The Economy: "America's Hidden Debt Bombs"
by Jeanne Sahadi
"Our budget doesn't have Fannie Mae and Freddie Mac on it, even though it's owned lock, stock and barrel by the American taxpayer," said Rudolph Penner, a former director of the Congressional Budget Office (CBO) during a conference held by the Peterson-Pew Commission on Budget Reform. Last year, the CBO did start to account for both companies as if they were federal agencies on the budget. But the White House Budget Office only includes some potential costs because the future of the two companies is still under consideration. Last week, a Republican congressman introduced a bill that would require the two agencies be put on the budget.
It's still not clear what the companies' total hit to the federal budget will be. Amherst Securities, a broker-dealer in residential mortgage-backed securities, estimated that the total loss on the mortgages backed by the companies could reach $448 billion, with a portion of that covered by reserves or assumed by outside parties. The CBO estimated the net costs to the government could top $370 billion by 2020. These are just estimates. But what's clear is that Fannie and Freddie are not cheap dependents. That's why some argue that lawmakers should assess the potential costs of implicit government guarantees well before things go to pot.
Unfunded promises: The governments' accrued debt to the Social Security and Medicare trust funds is known. And making those payments - which begin in earnest this decade - won't be easy given the drop in federal revenue and the surge in government spending. "Lawmakers need to acknowledge they have no way of funding them right now," said tax expert Len Burman, a professor of public administration and economics at Syracuse University. But the piece of future entitlement debt that's not reflected under current budget protocols is what the government will have to pay into the system after its payments to the trust funds end - which will happen by 2037 for Social Security and within the next decade for Medicare. At that point, the programs will only be collecting enough in taxes to pay a portion of the benefits currently promised. There will be enormous pressure on the government to make up the difference, and Uncle Sam would have to borrow a lot of money to do so.
Some budget experts like Stuart Butler, vice president for domestic and economic policy at the conservative Heritage Foundation, would like to see the long-term obligations to Medicare and Social Security included in lawmakers' annual consideration of the federal budget. Right now, money allocated to both entitlement programs is considered "mandatory" spending and therefore the spending increases for the programs are on autopilot and the financial commitment is uncapped in future years.

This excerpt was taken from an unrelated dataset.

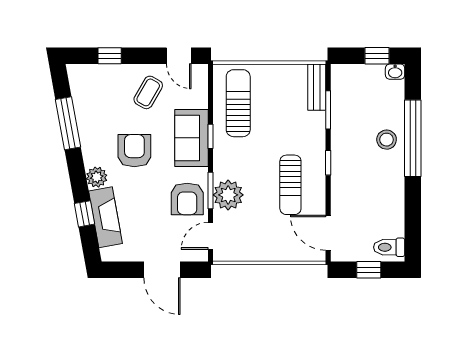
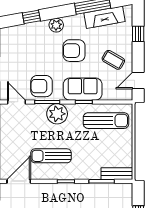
armchair: (134, 151) -> (74, 51), turned 180
plant: (228, 195) -> (57, 114), moved
fireplace: (105, 217) -> (105, 17), moved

True cost of tax breaks: Everybody loves tax breaks. And there's more than a trillion dollars of them to love. That's the amount of money the Treasury foregoes in annual revenue as a result of the many breaks in the tax code. And that effectively increases the government's need to borrow. But that trillion-plus isn't really up for consideration during annual budget discussions. "Tax expenditures are basically hidden," Burman said. No one advocates abolishing tax breaks altogether. But Burman and others believe tax breaks should be treated as discretionary spending. The idea is to bring them into the open so lawmakers can make a conscious decision annually about what they spend on tax breaks and recognize the costs associated with that decision.
Long-term costs of new rules: This year is the first year in which high-income investors with traditional IRAs or 401(k)s -- both of which let savings grow tax-deferred until withdrawn - will have a chance to convert their accounts into Roth IRAs, where investments grow tax-free. The new conversion rule is scored as a revenue raiser on the federal budget over the next decade because those who convert must pay the tax owed on their traditional IRA savings the year they convert. But long-term it's a different story. Since investments in the converted accounts will grow tax-free, Uncle Sam will collect less revenue than he otherwise might have had the investors kept their ever-larger savings in a traditional IRA and paid taxes on them in retirement. "It will cost federal coffers a lot beyond the 10-year window," Burman said."